-- PROBLEMS TO SOLVE --
1. List every distinct username that posted in the Cobb salad thread on Jul 15, 2008.
2. Reproduce the passage of the Cobb salad thread between "Cut the stuff" and "bleu cheese dressing)", inclusive.

--- BEGIN EXCERPT TO READ ---

# Cobb Salad for a hot night



## QSis (Jul 15, 2008)

Lee's version of Cobb Salad for a hot summer night

For two salad platters:

Bed of lettuce
1 1/2 chicken breasts, grilled
2 hard boiled eggs
6 green onions
3-4 slices cooked bacon
8 cherry tomatoes
2 handfulls of any kind of cheese you have
a dozen or so black olives
half an avocado

Cut the stuff in bite-sized pieces and arrange the items in stripes on the bed of lettuce

Drizzle with your favorite dressing.

(Mine is going to have chunky bleu cheese dressing) 

Lee


----------



## kadesma (Jul 15, 2008)

Looks great This salad nut thanks you for another idea.

kadesma


----------



## babetoo (Jul 15, 2008)

beautiful salad

babe


----------



## MexicoKaren (Jul 15, 2008)

QSis, that looks beautiful....thanks for a great idea!


----------



## jkath (Jul 15, 2008)

mmmmmmmmmmmmmmmmmmmmmmmmm!


----------



## pacanis (Jul 15, 2008)

Those are great looking, Lee. I didn't make it to my salad tonight, but it will keep til tomorrow. So why do they call it a cobb salad?


----------



## Mama (Jul 15, 2008)

Great looking salads Lee!


----------



## MexicoKaren (Jul 15, 2008)

Here's the story on Cobb Salad:  Arthur Schwartz: Original Cobb Salad


----------



## pacanis (Jul 16, 2008)

Thanks Karen!


----------



## DramaQueen (Jul 16, 2008)

*Your salad looks terrific.  It has been my favorite salad for years until one day I saw the calorie count.  Want to know what it is?   No, I didn't think so.   *


----------



## elaine l (Jul 16, 2008)

That salad looks great.  Thanks for posting just in time for the coming heat wave here.  I see my future dinner!


----------



## QSis (Jul 17, 2008)

--- END EXCERPT TO READ ---
--- BEGIN DATASET EXCERPTS ---

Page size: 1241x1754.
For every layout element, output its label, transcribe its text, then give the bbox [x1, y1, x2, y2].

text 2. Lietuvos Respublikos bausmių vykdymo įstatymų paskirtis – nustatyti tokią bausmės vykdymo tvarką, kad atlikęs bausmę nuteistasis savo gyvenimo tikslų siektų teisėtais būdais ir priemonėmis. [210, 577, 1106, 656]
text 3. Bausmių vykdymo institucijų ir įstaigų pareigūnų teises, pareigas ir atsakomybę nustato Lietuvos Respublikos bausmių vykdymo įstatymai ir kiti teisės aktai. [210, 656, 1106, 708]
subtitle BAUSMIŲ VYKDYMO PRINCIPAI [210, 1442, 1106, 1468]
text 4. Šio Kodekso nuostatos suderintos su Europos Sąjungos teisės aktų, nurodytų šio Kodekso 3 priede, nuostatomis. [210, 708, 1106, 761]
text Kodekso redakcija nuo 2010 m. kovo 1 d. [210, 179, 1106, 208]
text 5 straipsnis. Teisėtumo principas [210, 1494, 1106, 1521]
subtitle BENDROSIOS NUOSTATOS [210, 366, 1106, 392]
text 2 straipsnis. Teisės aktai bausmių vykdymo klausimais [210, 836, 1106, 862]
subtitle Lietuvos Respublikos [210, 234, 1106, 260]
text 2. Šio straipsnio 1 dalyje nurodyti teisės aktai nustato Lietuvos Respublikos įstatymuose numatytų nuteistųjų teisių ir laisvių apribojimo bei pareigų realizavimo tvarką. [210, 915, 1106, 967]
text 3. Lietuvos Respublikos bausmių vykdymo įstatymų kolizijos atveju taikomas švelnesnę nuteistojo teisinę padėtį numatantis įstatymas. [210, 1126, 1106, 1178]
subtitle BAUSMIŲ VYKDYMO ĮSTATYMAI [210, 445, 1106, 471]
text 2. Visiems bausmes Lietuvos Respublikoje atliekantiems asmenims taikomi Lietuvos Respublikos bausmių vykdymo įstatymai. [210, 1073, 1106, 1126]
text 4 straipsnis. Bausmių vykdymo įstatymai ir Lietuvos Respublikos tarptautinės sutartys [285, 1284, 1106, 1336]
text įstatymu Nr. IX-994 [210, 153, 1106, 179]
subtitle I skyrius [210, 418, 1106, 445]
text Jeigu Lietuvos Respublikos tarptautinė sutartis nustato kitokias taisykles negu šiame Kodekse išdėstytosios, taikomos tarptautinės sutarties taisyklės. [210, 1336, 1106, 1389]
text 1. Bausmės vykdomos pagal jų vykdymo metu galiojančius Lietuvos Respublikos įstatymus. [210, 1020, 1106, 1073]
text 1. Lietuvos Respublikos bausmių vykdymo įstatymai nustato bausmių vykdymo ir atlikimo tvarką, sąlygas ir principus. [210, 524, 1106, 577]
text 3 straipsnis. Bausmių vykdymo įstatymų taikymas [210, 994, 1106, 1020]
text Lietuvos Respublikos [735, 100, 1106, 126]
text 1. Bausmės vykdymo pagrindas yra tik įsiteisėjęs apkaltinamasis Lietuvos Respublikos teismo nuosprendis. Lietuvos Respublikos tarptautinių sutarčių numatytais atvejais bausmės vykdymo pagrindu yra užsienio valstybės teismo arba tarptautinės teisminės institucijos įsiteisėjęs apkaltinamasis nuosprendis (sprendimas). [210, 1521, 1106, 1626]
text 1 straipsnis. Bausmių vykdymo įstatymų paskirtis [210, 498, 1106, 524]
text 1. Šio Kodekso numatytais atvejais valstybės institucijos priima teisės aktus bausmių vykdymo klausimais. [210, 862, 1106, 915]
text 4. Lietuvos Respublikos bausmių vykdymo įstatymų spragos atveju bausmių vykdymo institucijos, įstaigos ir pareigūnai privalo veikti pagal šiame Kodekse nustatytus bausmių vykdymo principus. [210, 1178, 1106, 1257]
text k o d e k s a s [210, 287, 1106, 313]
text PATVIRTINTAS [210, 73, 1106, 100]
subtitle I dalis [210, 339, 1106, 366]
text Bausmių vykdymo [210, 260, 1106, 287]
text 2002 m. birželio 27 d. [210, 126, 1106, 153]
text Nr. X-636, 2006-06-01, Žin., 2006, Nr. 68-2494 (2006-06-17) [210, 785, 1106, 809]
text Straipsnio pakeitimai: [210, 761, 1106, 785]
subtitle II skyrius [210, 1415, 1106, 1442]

--- END DATASET EXCERPTS ---

-- REPLIES --
1. QSis, kadesma, babetoo, MexicoKaren, jkath, pacanis, Mama

2.
Cut the stuff in bite-sized pieces and arrange the items in stripes on the bed of lettuce

Drizzle with your favorite dressing.

(Mine is going to have chunky bleu cheese dressing)